Le bien être territorial : construire une vision partagée à l'échelle locale avec les habitants
L’approche des élections municipales de mars 2026 appelle à multiplier les espaces de débat, à l’échelle d’un quartier, d’une commune, d’un territoire, autour de cette question fondamentale : qu’est-ce qui compte et qu’est-ce l’on souhaite préserver et développer aujourd’hui, tout en prenant en considération les générations futures ?
Et vous, qu’est-ce qui fait que vous vous sentez bien sur votre territoire ?
La démarche Bien-être territorial propose une méthode et des outils pour favoriser le dialogue sur ce qui fait que l’on se sent bien sur son territoire. Ces outils sont à disposition des candidats, des élus et de toutes celles et ceux qui sont convaincus de l’importance d’embarquer le plus grand nombre pour imaginer collectivement de nouvelles trajectoires articulant bien-être territorial et soutenabilité environnementale.
Être à l’écoute des habitants sur ce qui fait qu’ils se sentent bien dans leur quartier permet d’enrichir la connaissance du territoire à plusieurs niveaux. Ces échanges offrent une compréhension plus fine de leurs besoins et aspirations, ainsi que des ressources existantes sur le territoire. Ils peuvent permettre d’identifier des « communs » : ces lieux, ressources, évènements ou éléments de patrimoine matériel et immatériel ayant une valeur partagée pour les habitants. En parallèle, cette écoute peut parfois mettre en lumière des zones de tensions : lorsque les aspirations individuelles entrent en conflit, ou lorsqu’il existe un décalage entre les conditions de vie objectivées par les statistiques, et les vécus et perceptions des habitants. Cette connaissance sensible est très utile en amont de l’élaboration d’un projet (d’aménagement, de territoire, etc.), ou lors d’une phase d’évaluation.

▶ CONSIGNE
Recopiez fidèlement le passage du texte sur le bien-être territorial situé entre « Le bien être » et « votre territoire ? », ces deux extraits compris.

▶ Exercices d'interprétation de graphiques
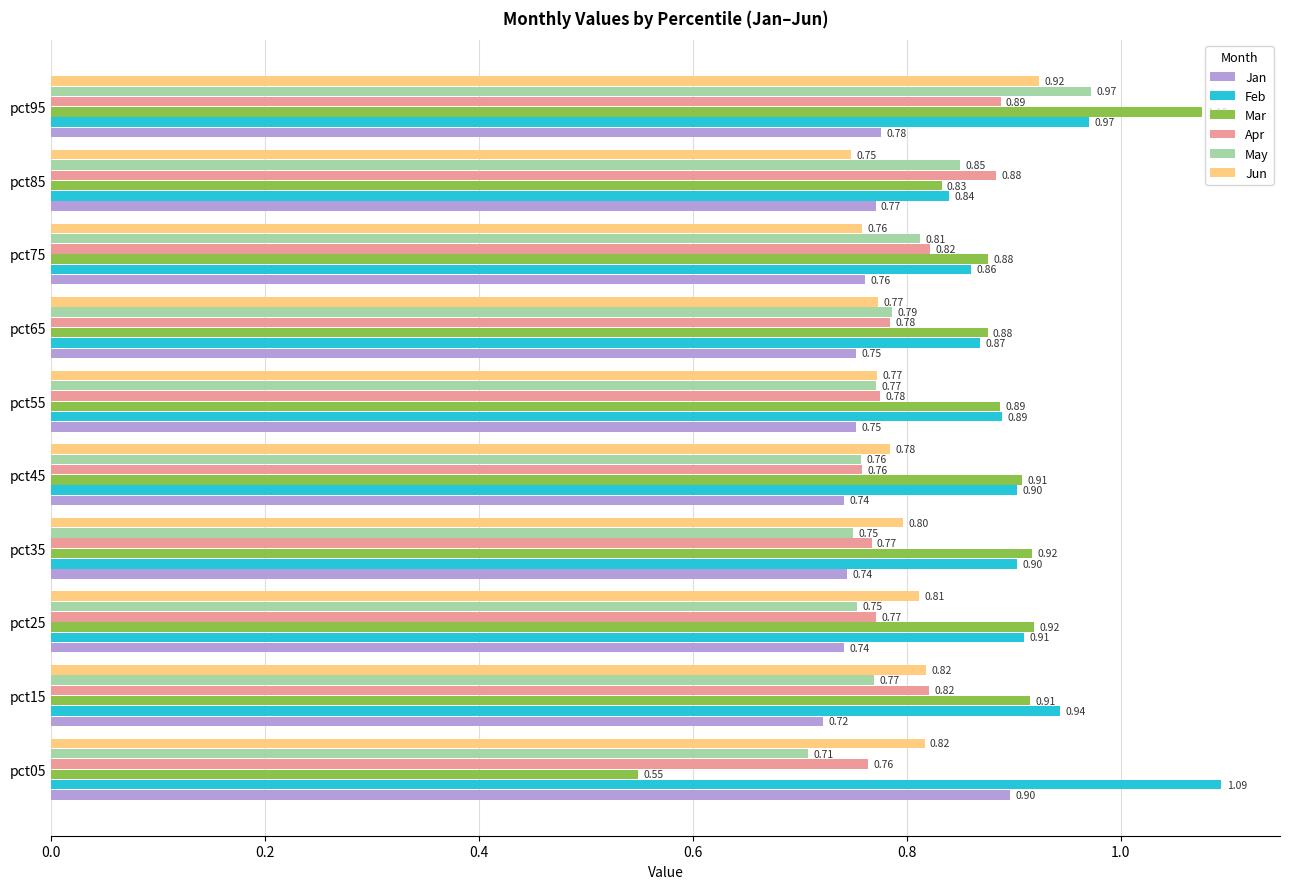

Rank the series by their maximum value, from lowest to highest.

Apr, Jan, Jun, May, Mar, Feb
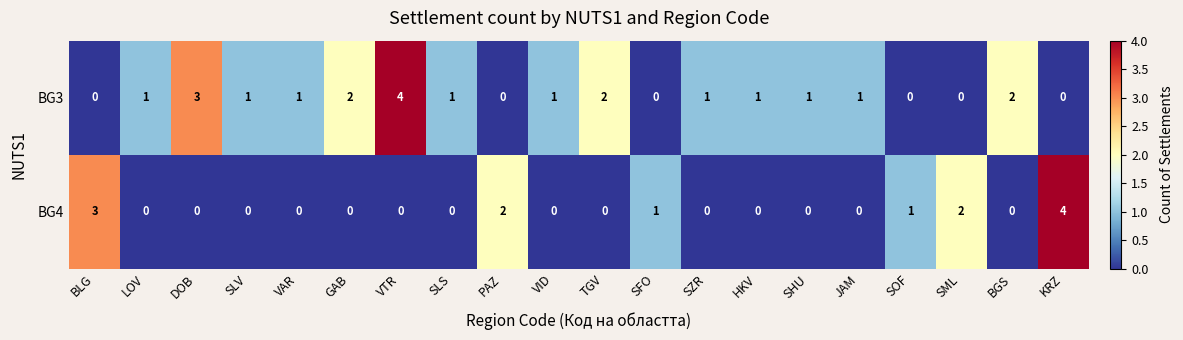

Is it true that BG3 equals 0 at SML?

True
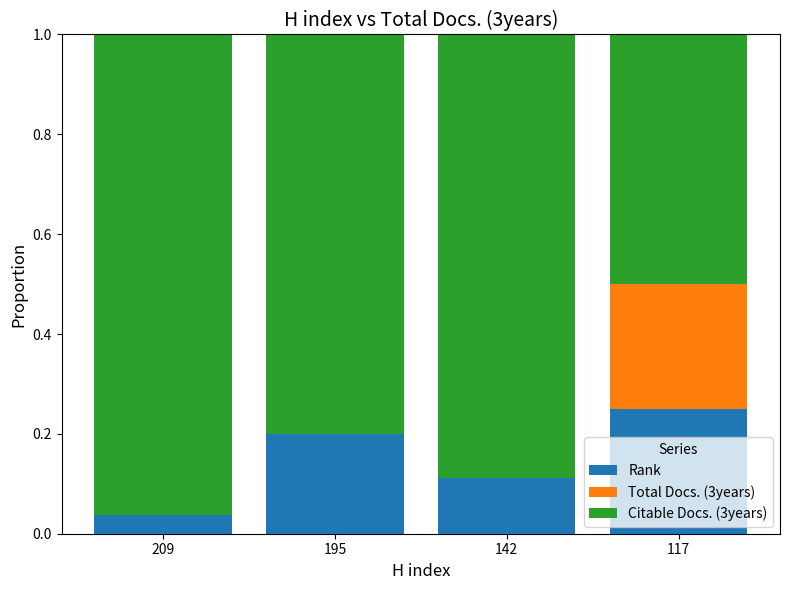

The value of Rank at 209 is 0.0. True or false?

True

▶ RÉPONSE
Le bien être territorial : construire une vision partagée à l'échelle locale avec les habitants
L’approche des élections municipales de mars 2026 appelle à multiplier les espaces de débat, à l’échelle d’un quartier, d’une commune, d’un territoire, autour de cette question fondamentale : qu’est-ce qui compte et qu’est-ce l’on souhaite préserver et développer aujourd’hui, tout en prenant en considération les générations futures ?
Et vous, qu’est-ce qui fait que vous vous sentez bien sur votre territoire ?